Selected passage>
****************

2.6 Data Augmentations

In our work, we used some quite standard augmentations set: random flipping, random rotations by 90°, elastic deformation and noise. We couldn’t use rotation for arbitrary angle because it could break the structure of the scan and has padding uncertainty. Our experiments show that augmentations can boost nodule segmentation IoU by 0.05 in average (see Fig. 5).

Fig. 5.
figure 5

Training curves for two identical nodule segmentation networks: with and without data augmentation.

3 Results

3.1 Train/Val Leaderboard

The organizers provided us with train/val set with 4 predefined folds. Results for the public train/val leaderboard must be submitted using a 4-fold procedure, so we trained 4 joint nodule segmentation and texture classification models. Its predictions were used for the segmentation and texture classification tracks in a straightforward way while for the main target prediction, we first collected the features (volumes and textures) for every nodule, then trained the corresponding predictor for the Fleischner classification (see Sect. 2.4).

****************

Recorded information>
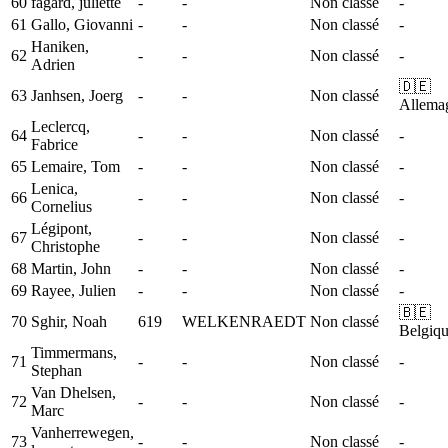
60
fagard, juliette
-
-
Non classé
-
61
Gallo, Giovanni
-
-
Non classé
-
Haniken,
62
-
-
Non classé
-
Adrien
🇩🇪
63
Janhsen, Joerg
-
-
Non classé
Allema
Leclercq,
64
-
-
Non classé
-
Fabrice
65
Lemaire, Tom
-
-
Non classé
-
Lenica,
66
-
-
Non classé
-
Cornelius
Légipont,
67
-
-
Non classé
-
Christophe
68
Martin, John
-
-
Non classé
-
69
Rayee, Julien
-
-
Non classé
-
🇧🇪
70
Sghir, Noah
619
WELKENRAEDT
Non classé
Belgiq
Timmermans,
71
-
-
Non classé
-
Stephan
Van Dhelsen,
72
-
-
Non classé
-
Marc
Vanherrewegen,
73
-
-
Non classé
-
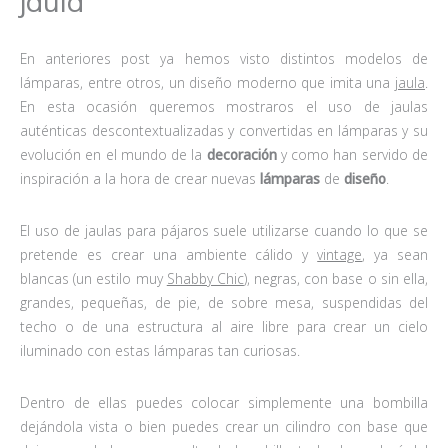
jaula
En anteriores post ya hemos visto distintos modelos de
lámparas, entre otros, un diseño moderno que imita una
jaula
.
En esta ocasión queremos mostraros el uso de jaulas
auténticas descontextualizadas y convertidas en lámparas y su
evolución en el mundo de la
decoración
y como han servido de
inspiración a la hora de crear nuevas
lámparas
de
diseño
.
El uso de jaulas para pájaros suele utilizarse cuando lo que se
pretende es crear una ambiente cálido y
vintage
, ya sean
blancas (un estilo muy
Shabby Chic
), negras, con base o sin ella,
grandes, pequeñas, de pie, de sobre mesa, suspendidas del
techo o de una estructura al aire libre para crear un cielo
iluminado con estas lámparas tan curiosas.
Dentro de ellas puedes colocar simplemente una bombilla
dejándola vista o bien puedes crear un cilindro con base que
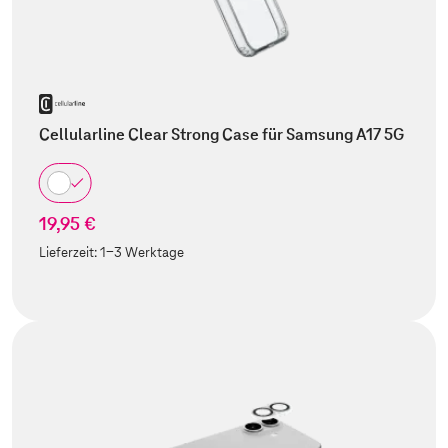
Cellularline Clear Strong Case für Samsung A17 5G
19,95 €
Lieferzeit:
1-3 Werktage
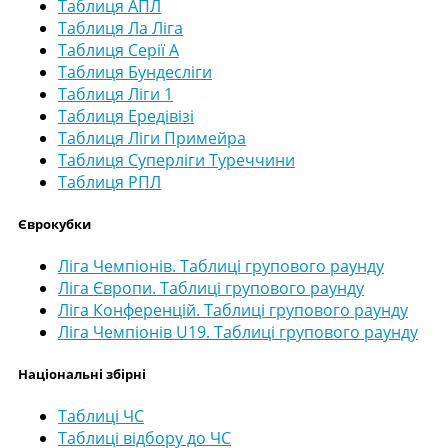
Таблиця АПЛ
Таблиця Ла Ліга
Таблиця Серії А
Таблиця Бундесліги
Таблиця Ліги 1
Таблиця Ередівізі
Таблиця Ліги Примейра
Таблиця Суперліги Туреччини
Таблиця РПЛ
Єврокубки
Ліга Чемпіонів. Таблиці групового раунду
Ліга Європи. Таблиці групового раунду
Ліга Конференцій. Таблиці групового раунду
Ліга Чемпіонів U19. Таблиці групового раунду
Національні збірні
Таблиці ЧС
Таблиці відбору до ЧС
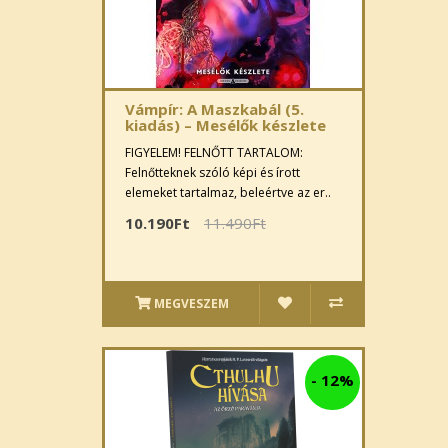
Vámpír: A Maszkabál (5.
kiadás) – Mesélők készlete
FIGYELEM! FELNŐTT TARTALOM:
Felnőtteknek szóló képi és írott
elemeket tartalmaz, beleértve az er..
10.190Ft
11.490Ft
MEGVESZEM
-
12%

****************

Exercise instructions> Reproduce the full passage on data augmentation and train/val results word for word.

Answer below>
2.6 Data Augmentations

In our work, we used some quite standard augmentations set: random flipping, random rotations by 90°, elastic deformation and noise. We couldn’t use rotation for arbitrary angle because it could break the structure of the scan and has padding uncertainty. Our experiments show that augmentations can boost nodule segmentation IoU by 0.05 in average (see Fig. 5).

Fig. 5.
figure 5

Training curves for two identical nodule segmentation networks: with and without data augmentation.

3 Results

3.1 Train/Val Leaderboard

The organizers provided us with train/val set with 4 predefined folds. Results for the public train/val leaderboard must be submitted using a 4-fold procedure, so we trained 4 joint nodule segmentation and texture classification models. Its predictions were used for the segmentation and texture classification tracks in a straightforward way while for the main target prediction, we first collected the features (volumes and textures) for every nodule, then trained the corresponding predictor for the Fleischner classification (see Sect. 2.4).